A morte vai tendo seus aspectos repulsivos mais explicados e valorizados. O corpo morto, frio e fedorento, passa a ser escondido. A imagem da morte vai se transformando, deixa de se “bela” e pública para ser feia e escondida, ou melhor dizendo, proibida. Os rituais que outrora acompanhavam a morte e o morrer, são agora esvaziados de sentido em uma maneira de evita o sofrimento pela própria morte. A morte antes aceita com naturalidade, ocorrendo em meio à tranquilidade dos familiares, passa a ser temida. A morte natural passa a ser a mote por velhice, enquanto todas as outras maneiras de morrer sinalizam a possibilidade de um castigo divino.
Feliz ou infelizmente, com o crescimento do pensamento filosófico e científico dos séculos XV e XVI, testemunhamos nova elaboração da vivência da morte. Com o advento do Iluminismo, a morte passa a ser dissociada de seus aspectos religiosos e sagrados, adotando a racionalidade como elemento norteador. A morte passa a ser vista principalmente como um evento biológico, sobre o qual deve-se buscar um maior controle por meio da Ciência e da Razão. Com isso, a estruturação de hospitais, o desenvolvimento da medicina e a busca pelo prolongamento da vida ganham mais atenção.
A relação entre morte e hospital foi se estreitando ao longo dos séculos. Os hospitais tiveram sua finalidade alterada de acordo com cada época e lugar. Antes do advento da medicina científica e tecnológica, o morrer em hospitais era destinado às pessoas pobres ou indigentes, que não possuíam condições financeiras de serem tratadas em suas próprias residências, portanto se dirigiam aos hospitais em busca de recuperação de sua saúde, ou mesmo para morrerem.
Antes do século XVIII o hospital era uma instituição de assistência aos pobres, que visava unicamente sua separação e exclusão. Na visão geral, o principal personagem do hospital não era o doente que poderia ser curado, mas sim, o pobre que estava morrendo e deveria ser assistido material e espiritualmente.
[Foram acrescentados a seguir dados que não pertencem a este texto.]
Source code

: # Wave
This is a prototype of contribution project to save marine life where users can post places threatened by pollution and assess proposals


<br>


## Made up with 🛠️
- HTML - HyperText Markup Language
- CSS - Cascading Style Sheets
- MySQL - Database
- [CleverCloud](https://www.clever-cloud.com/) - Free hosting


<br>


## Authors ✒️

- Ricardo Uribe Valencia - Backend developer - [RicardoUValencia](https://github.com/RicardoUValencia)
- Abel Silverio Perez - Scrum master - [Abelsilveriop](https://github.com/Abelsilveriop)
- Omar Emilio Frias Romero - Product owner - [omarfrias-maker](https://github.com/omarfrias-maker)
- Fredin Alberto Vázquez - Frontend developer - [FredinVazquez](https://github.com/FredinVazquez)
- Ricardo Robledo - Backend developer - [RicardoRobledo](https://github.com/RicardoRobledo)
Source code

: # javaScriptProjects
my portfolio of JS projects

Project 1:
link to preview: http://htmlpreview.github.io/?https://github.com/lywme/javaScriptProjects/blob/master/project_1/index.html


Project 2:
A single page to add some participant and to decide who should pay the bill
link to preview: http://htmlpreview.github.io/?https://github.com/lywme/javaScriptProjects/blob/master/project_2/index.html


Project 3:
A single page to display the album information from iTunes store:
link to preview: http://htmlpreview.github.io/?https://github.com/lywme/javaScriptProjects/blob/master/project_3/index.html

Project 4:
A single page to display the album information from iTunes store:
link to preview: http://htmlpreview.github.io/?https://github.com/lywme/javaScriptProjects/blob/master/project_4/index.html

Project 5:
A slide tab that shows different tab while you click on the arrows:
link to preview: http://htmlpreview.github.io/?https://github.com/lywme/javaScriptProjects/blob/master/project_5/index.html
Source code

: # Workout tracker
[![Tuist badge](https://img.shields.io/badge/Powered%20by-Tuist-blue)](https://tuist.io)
O hospital seria portanto, um “morredouro”, um lugar para se morrer. O paradigma vigente nessa época era o paradigma do “cuidar”.
Cuidava-se dos doentes, mas sem a pretensão de reintegrá-los à sociedade, e enquanto estivessem vivos no aguardo da morte. O ato de cuidar estava inteiramente ligado à religiosidade, tendo o sagrado uma função asseguradora: “Cuidava-se do corpo e da alma, de maneira a facilitar à alma a sua entrada nos céus.
Com o tempo, a vivência da morte passou a ser restrita aos hospitais, transformados em locais de cura e recuperação de doentes, distanciando-os do convívio familiar durante sua recuperação ou mesmo no processo de morrer. Atualmente, século XXI, os cuidados médicos e hospitalares se pautam no paradigma de “curar”. Não basta cuidar do doente. É preciso curá-lo a todo custo e combater a morte. O paradigma do curar facilmente torna-se prisioneiro do domínio tecnológico da Medicina moderna. “Se algo pode ser feito, logo deve ser feito, essa é a missão”. Também idolatra a vida física a alimenta a tendência de usar o poder da Medicina para prolongar a vida, mesmo em condições inaceitáveis.
Esta idolatria da vida ganha forma na convicção de que, a inabilidade para curar ou evitar a morte, constitui-se uma falha na Medicina moderna. A falácia dessa lógica é pensar que a responsabilidade de curar termina quando os tratamentos estão esgotados.